Diyarbakır 5 Nolu’da kalıp, vahşete tanıklık eden Mehdi Aslan, Arif Turgay ve Gani Alkan, ülkenin dünü ve bugününü kıyasladı. Mehdi Aslan, 1979’da Hayri Durmuş ile birlikte gözaltına alındı. 8 yıllık cezaevi sürecinin kitap ve filmlere sığmayacak kadar büyük olduğunu dile getiren Aslan, ölüm orucunun getirdiği kazanımların zincirleme bir şekilde bugünlere kadar geldiğini ifade etti.
Aslan, birlikte geçirdiği zamanı anımsayıp, Hayri Durmuş’u şu sözlerle anlattı: “Bir bilim insanı, bir devrimci, bir doktor yani ne desen Hayri’de vardı. Onunla ancak gözaltı sürecinde sohbet etme imkanımız oldu. Cezaevinde zaten birbirimize bakmamıza dahi izin verilmiyordu. Hayri, Kürt halkının özgürlüğü için canını feda etmekten çekinmeyen bir kişiliğe sahipti. Aynı şekilde Kemal, Akif ve Ali de.” O dönem ile bugünkü koşulları karşılaştıran Aslan, içerisinde olunan bu dönemin daha da kötü olduğunu ifade etti. Aslan, 12 Eylül döneminde gibi kaba işkencenin yanına bugün tekniki saldırıların da eklendiğini kaydetti.

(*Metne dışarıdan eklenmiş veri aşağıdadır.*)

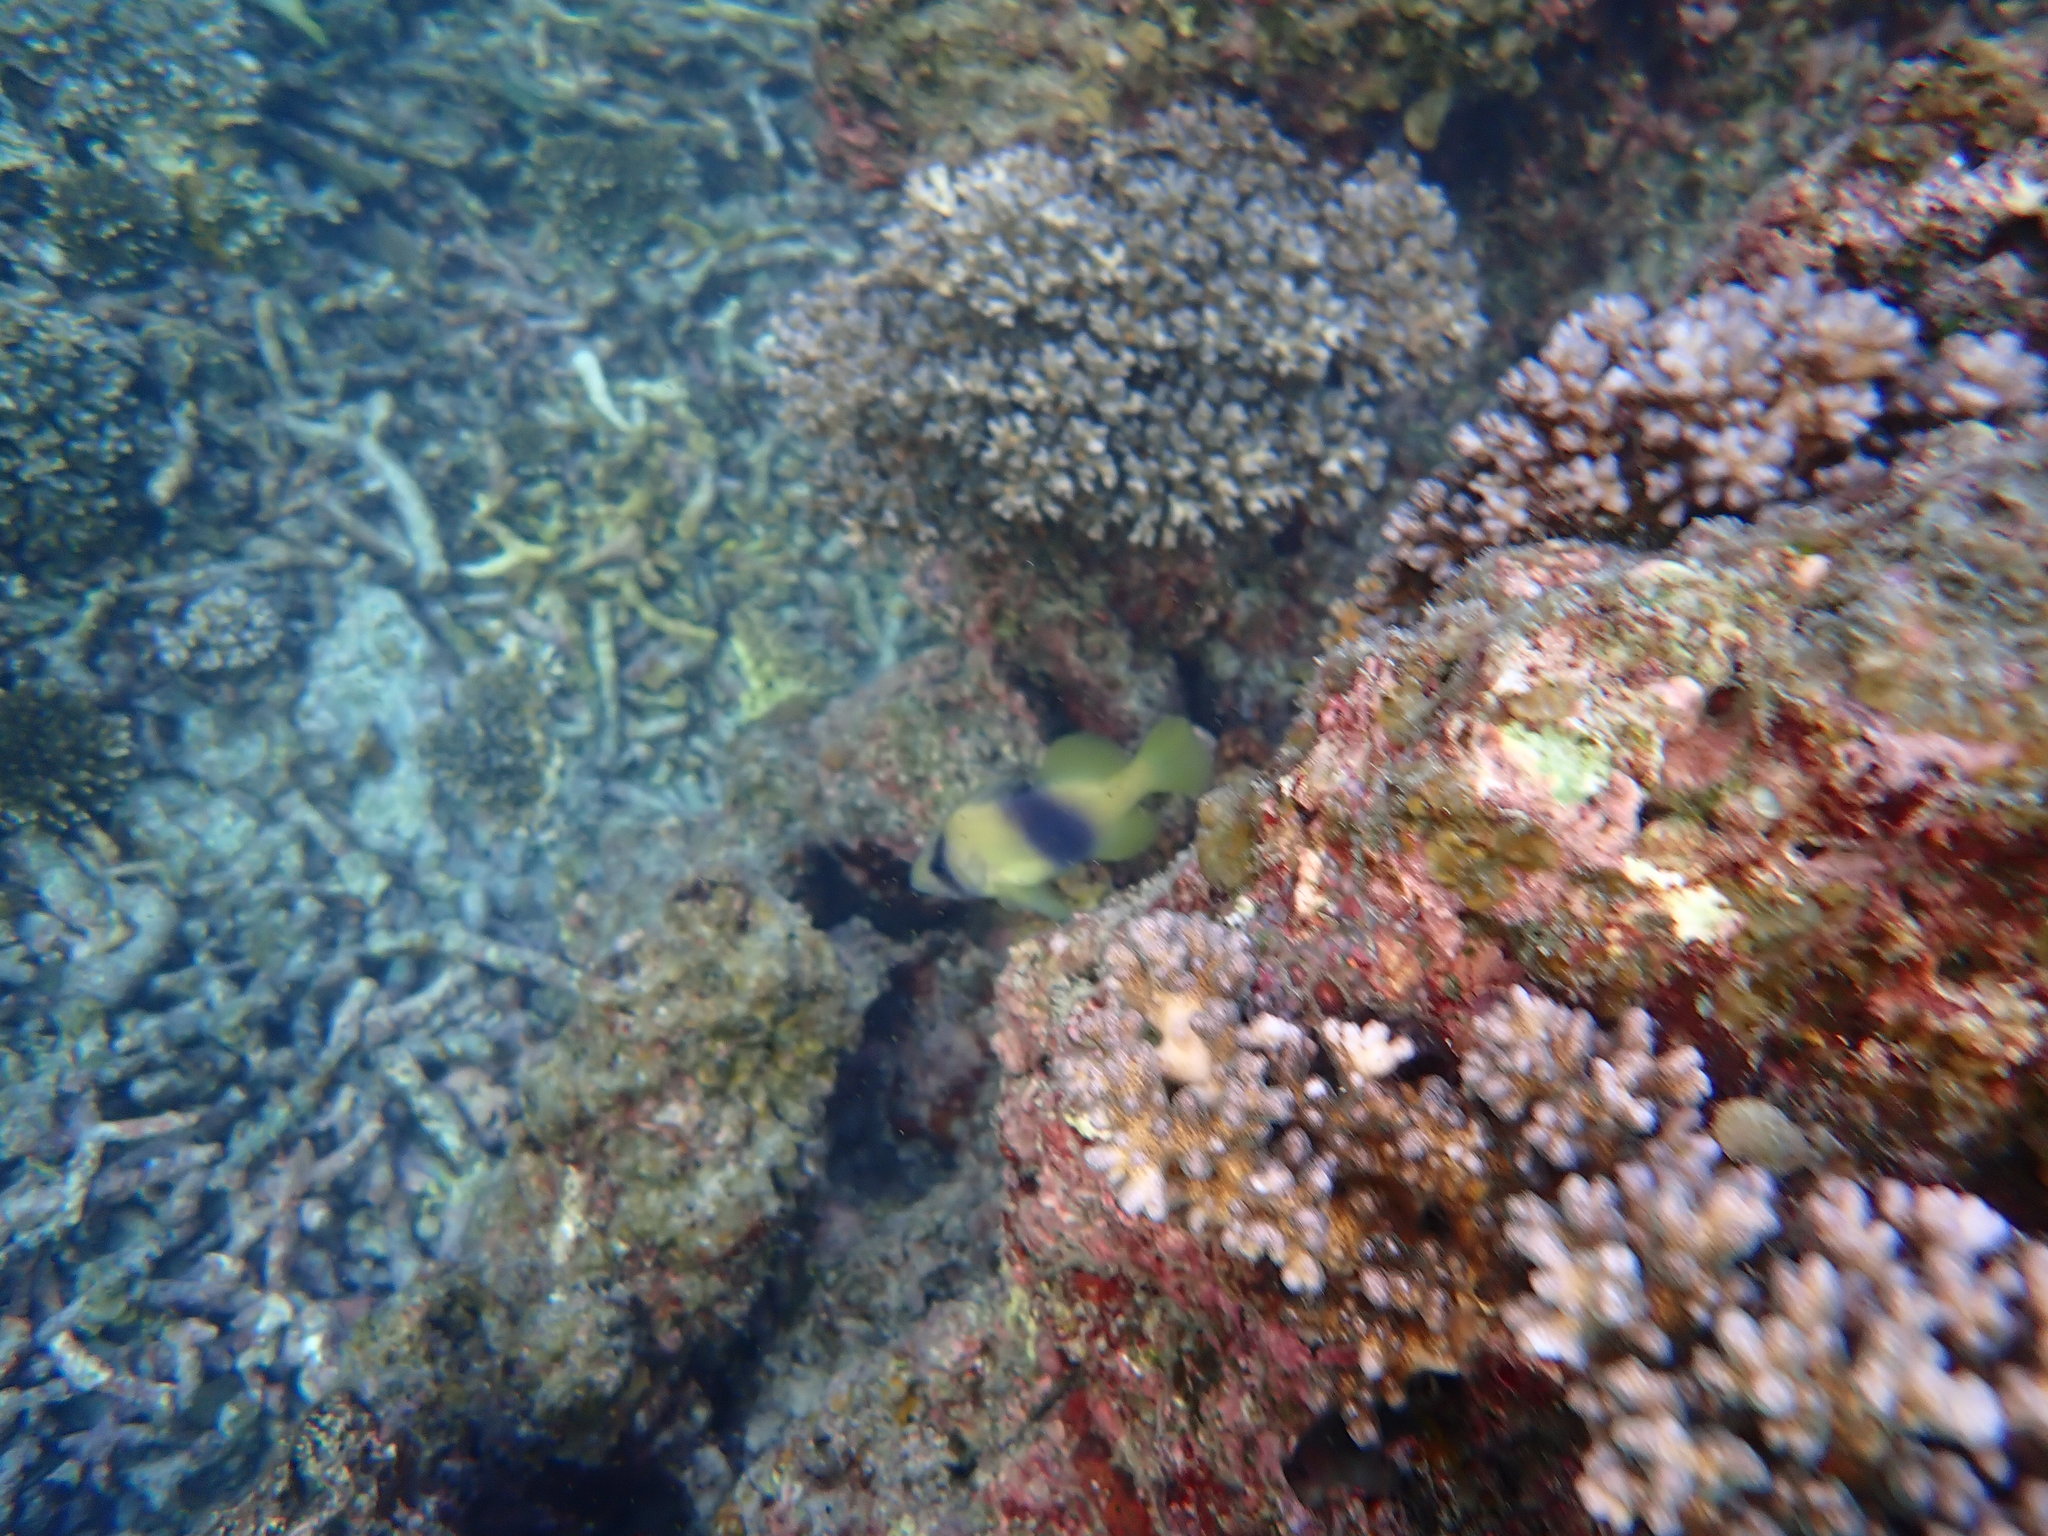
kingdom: Animalia
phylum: Chordata
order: Perciformes
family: Serranidae
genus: Diploprion
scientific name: Diploprion bifasciatum
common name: Barred soapfish
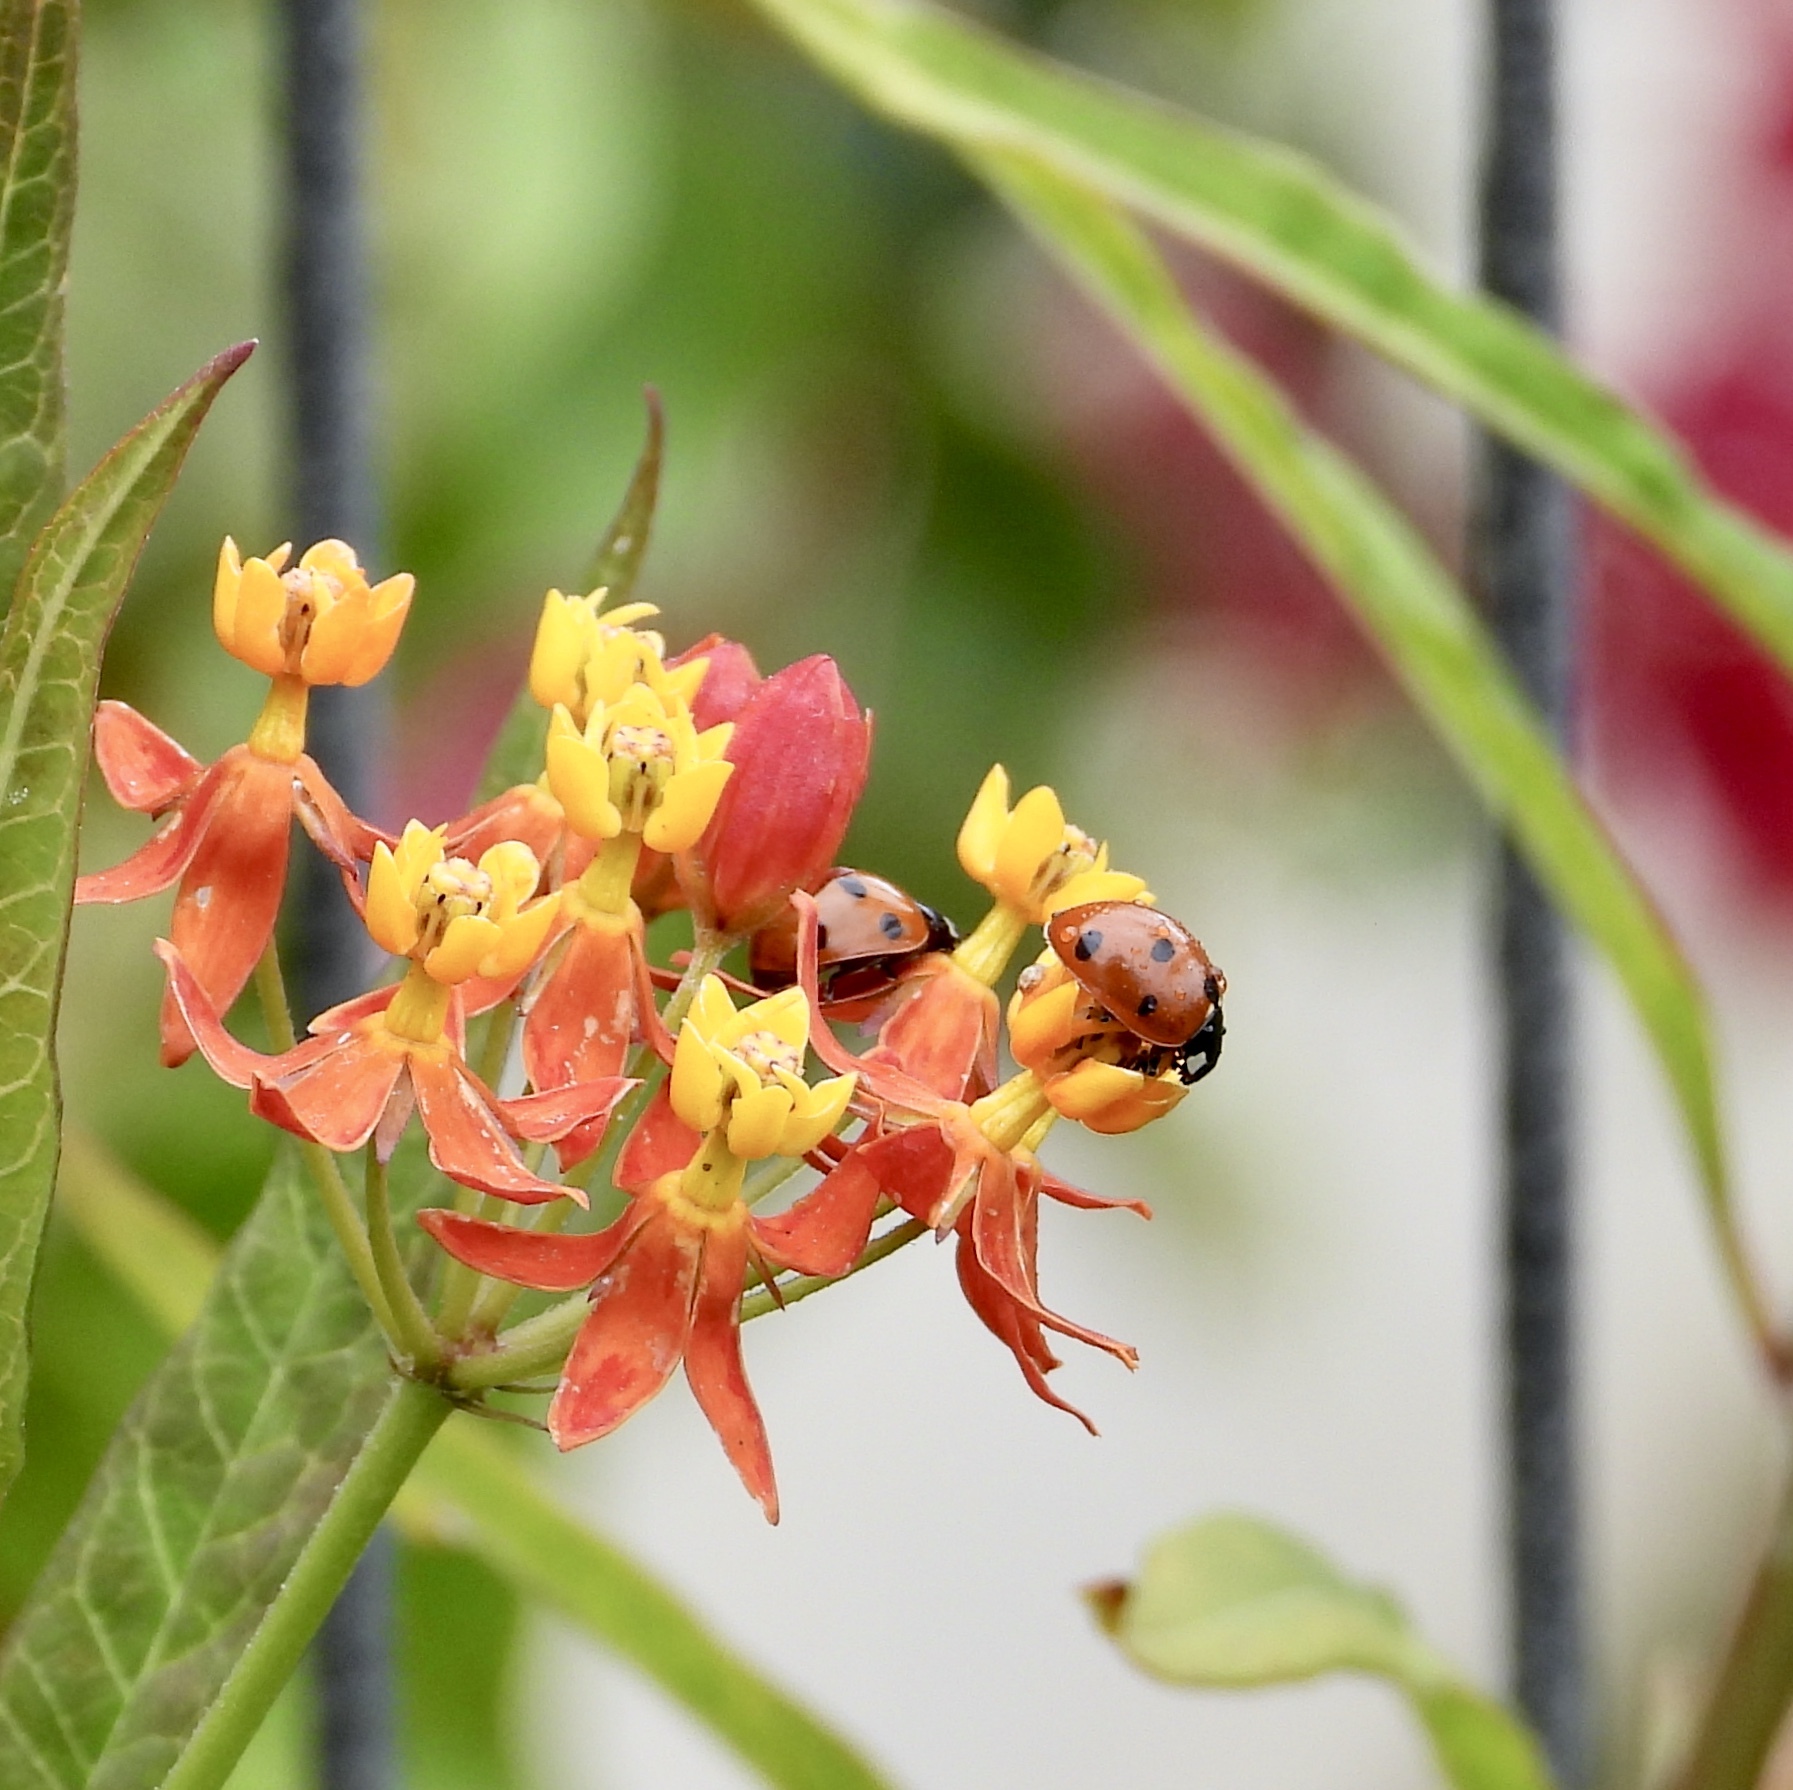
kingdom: Animalia
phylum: Arthropoda
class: Insecta
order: Coleoptera
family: Coccinellidae
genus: Coccinella
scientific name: Coccinella septempunctata
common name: Sevenspotted lady beetle
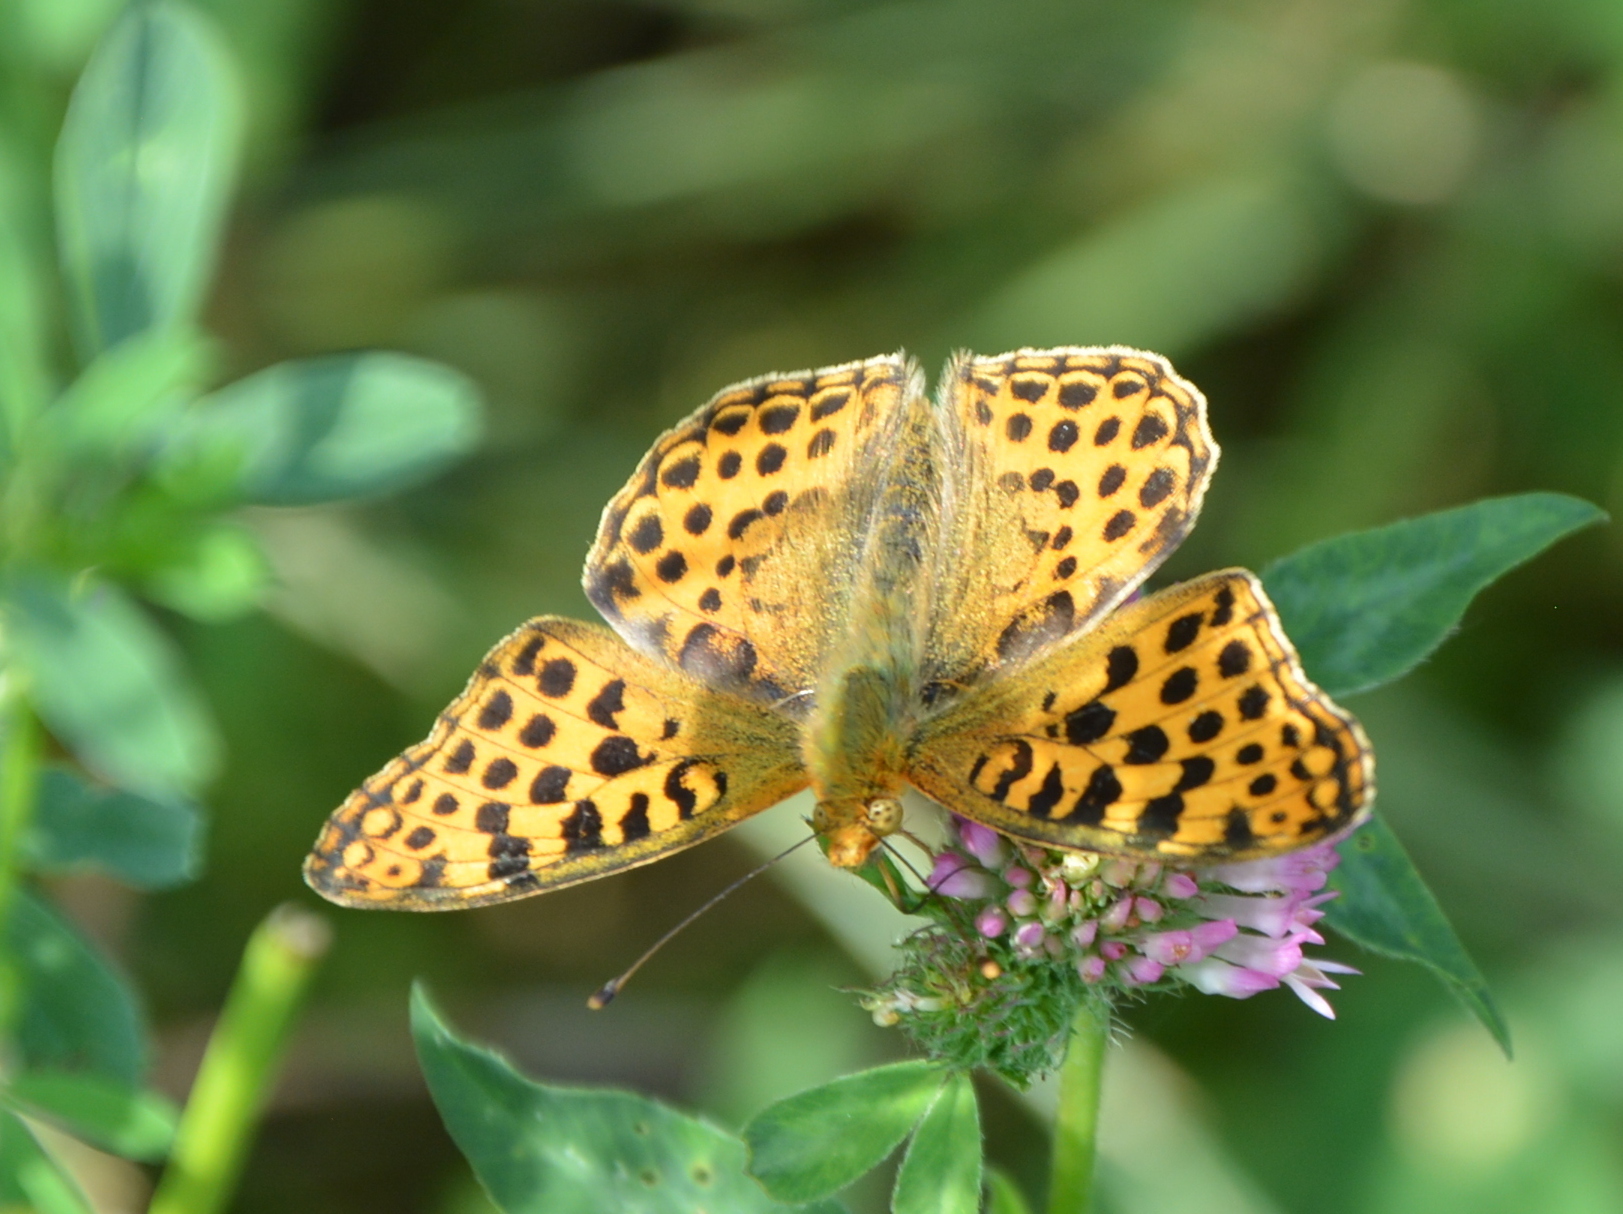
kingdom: Animalia
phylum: Arthropoda
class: Insecta
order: Lepidoptera
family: Nymphalidae
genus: Issoria
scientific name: Issoria lathonia
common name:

Söylem ve pratik birleşecek
12 Eylül’de “örgüt üyesi” iddiasıyla kendisine verilen 24 yıllık cezanın onanmadan zamanaşımından düşürüldüğünü belirten Aslan, “Şimdi en ufak bir şeyde hemen örgüt üyesi iddiasıyla onlarca yıl ceza verilerek cezaevine gönderiliyor. O dönemin hukukunu aratan bir hukuk ile karşı karşıyayız. Gittiğimiz cenazeler, taziyeler, eşbaşkanlık döneminde yaptığımız çalışmalar suç delili olarak önümüze çıkıyor. Mahkemelerde bizi dinlemiyorlar bile. O dönem en azından bizi dinliyorlardı. Bu sadece hukuki boyuttu. Eskiden bir Esat Oktay ve köpeği Co vardı, şimdilerde yüzlercesi var. Ve hepsi neredeyse her gün toplumun üzerine salıveriliyor.” O dönem yaşatılan vahşete karşı gösterilen direnişin tanığı olan çocukların, şimdilerde de direnmeye devam ettiğini söyleyen Aslan, “Yapılan her vahşet, yeni bir direniş gerekçesi olmuştur. Yeni nesil özgürlüğün tadını aldı. Söylem ile pratiğin birleşeceği bir döneme giriyoruz” dedi.
Değişen bir şey yok
Arif Turgay, 1982-1988 arasında tutuklu kaldı. İşkence izlerinin çıkarıldıkları duruşma salonlarında görülmemesi için cezaevi ile mahkeme salonu arasında bulunan İstikam Taburu’nda bir aydan fazla yaralarının iyileşmesi için bekletildiklerini anlatan Turgay, bu vahşete karşı ortaya konulan direnişlerin cezaevlerinde var olan durumu ortadan kaldırdığını belirtti. O günden bugüne ülkeye hakim olan zihniyetin çok değişmediğini söyleyen Turgay, “O dönem ki mahkemeler kendi iradeleri ile karar verebiliyorlardı, şimdi ise tek bir yerden verilen karar var. O dönemi aratan bir durum ile karşı karşıyayız. Şimdiki mahkemeler bir kişinin ağzına bakıyor” dedi.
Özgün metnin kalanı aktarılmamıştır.